Londres — O premier britânico, David Cameron, defendeu a regulação da imprensa por um órgão independente, causando arrepios até dentro de seu próprio Partido Conservador, mas ganhando aplausos inclusive da oposição. A sugestão foi feita na véspera da publicação, nesta quarta-feira, do resultado do inquérito sobre as escutas ilegais praticadas por jornais do magnata Rupert Murdoch. Antes de o premier discursar, um grupo de 86 parlamentares - a maioria conservadores - divulgou um texto em defesa da liberdade da expressão. A questão já é dada como o maior desafio do mandato de Cameron, que enfrenta prognósticos ruins sobre a reeleição em 2015.

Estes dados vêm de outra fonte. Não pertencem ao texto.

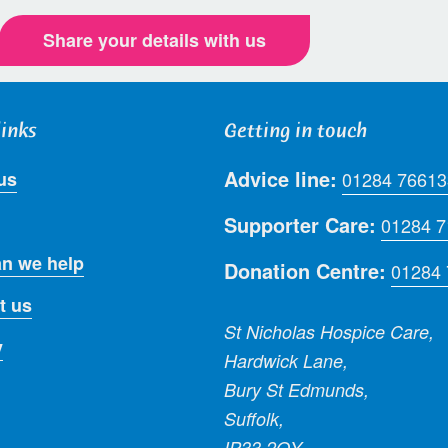
Share your details with us
links
Getting in touch
Advice line:
us
01284 76613
Supporter Care:
01284 
n we help
Donation Centre:
01284
t us
St Nicholas Hospice Care,
y
Hardwick Lane,
Bury St Edmunds,
Suffolk,
IP33 2QY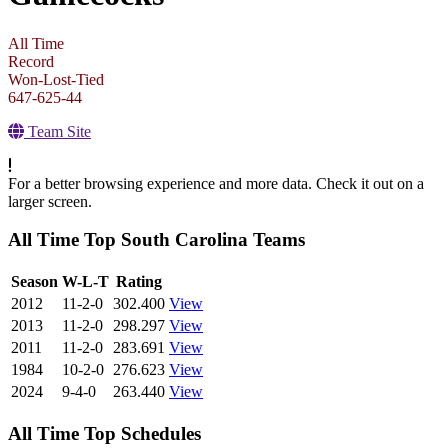
All Time
Record
Won-Lost-Tied
647-625-44
Team Site
For a better browsing experience and more data. Check it out on a
larger screen.
All Time Top South Carolina Teams
View Season
Season
W-L-T
Rating
2012
11-2-0
302.400
View
2013
11-2-0
298.297
View
2011
11-2-0
283.691
View
1984
10-2-0
276.623
View
2024
9-4-0
263.440
View
All Time Top Schedules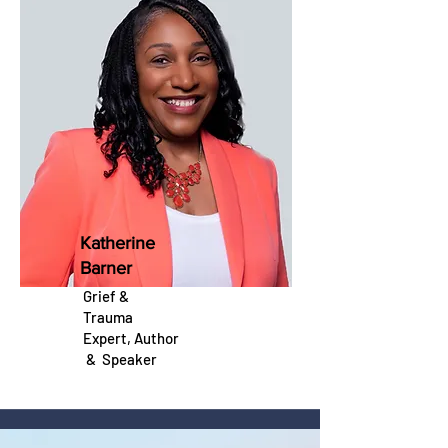
Katherine
Barner
Grief &
Trauma
Expert, Author
&
Speaker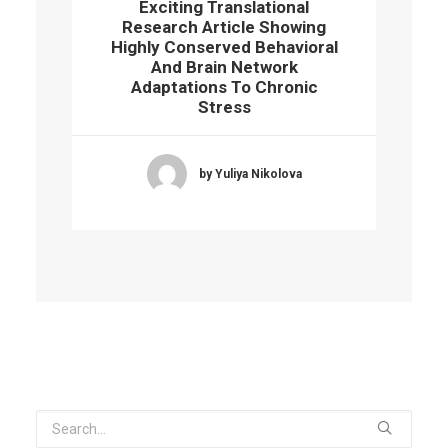
Exciting Translational
Research Article Showing
Highly Conserved Behavioral
And Brain Network
Adaptations To Chronic
Stress
by Yuliya Nikolova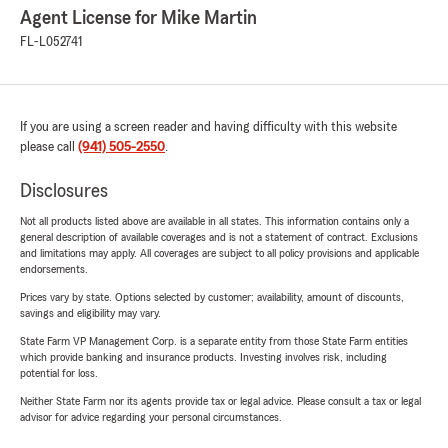
Agent License for Mike Martin
FL-L052741
If you are using a screen reader and having difficulty with this website
please call
(941) 505-2550
.
Disclosures
Not all products listed above are available in all states. This information contains only a
general description of available coverages and is not a statement of contract. Exclusions
and limitations may apply. All coverages are subject to all policy provisions and applicable
endorsements.
Prices vary by state. Options selected by customer; availability, amount of discounts,
savings and eligibility may vary.
State Farm VP Management Corp. is a separate entity from those State Farm entities
which provide banking and insurance products. Investing involves risk, including
potential for loss.
Neither State Farm nor its agents provide tax or legal advice. Please consult a tax or legal
advisor for advice regarding your personal circumstances.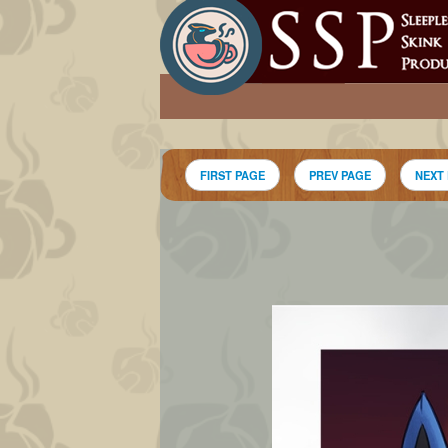
FIRST PAGE
PREV PAGE
NEXT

A legislação do Reino Unido contra abusos da imprensa é uma das mais duras do Ocidente. O controle é realizado pelo Conselho de Reclamações da Imprensa (PCC, na sigla em inglês), formado pelos próprios órgãos de comunicação. Mas o sistema é considerado ineficaz, e 79% dos britânicos defendem a criação de uma entidade independente de regulação, segundo uma pesquisa da YouGov - o que indica o peso que a decisão do premier sobre o assunto terá. Essa deve ser a proposta do inquérito Leveson, aberto a mando de Cameron para investigar as escutas ilegais.
- Uma das principais coisas que o inquérito avalia é como se pode ter um sistema regulatório forte, independente, de forma a não precisar esperar pelos trâmites da Justiça criminal ou o sistema de (controle) de difamação (atual) funcionarem - disse o premier ao Parlamento. - O que importa é chegar a um sistema regulatório independente em que possamos confiar.
O líder trabalhista Ed Miliband comemorou, e pediu uma “mudança real”. Mas o conservador Philip Davies alertou que Cameron poderia ser lembrado como “o primeiro-ministro que introduziu a regulação estatal da imprensa”. Ele argumentou que não há meio termo nesse ponto:
- Imprensa livre é uma parte essencial da democracia e você concordaria que regulação da imprensa é igual gravidez: assim como se está ou não grávida,ou se tem regulação estatal ou não - afirmou Davies.
A divisão causada pelo assunto é tamanha que o próprio vice-premier, o liberal Nick Clegg, pediu para fazer um pronunciamento separado do de Cameron hoje no Parlamento, insinuando que pode haver divergências entre os dois partidos da coalizão governista - algo inédito desde que a aliança foi formada.
Racha entre conservadores
Os jornais “Daily Telegraph” e “Guardian” publicaram nesta quarta-feira o manifesto dos 86 parlamentares, incluindo nove ex-ministros, que disseram se “opor à imposição de qualquer forma de controle externo” da mídia. Isso seria impossível, diz o texto, sem um licenciamento estatal da imprensa, algo abolido em 1695 no país e “inimigo de qualquer ideia de liberdade de imprensa”.
Antes da publicação desse texto, um outro grupo de 42 parlamentares conservadores havia divulgado um outro, favorável a uma maior regulação dos jornais.
Cameron não deixou claro se seria favorável a um controle estatal ou não, mas argumentou que “a imprensa livre é absolutamente vital para a democracia” e que, independente da mudança feita na regulação, “queremos uma imprensa livre e robusta em nosso país”.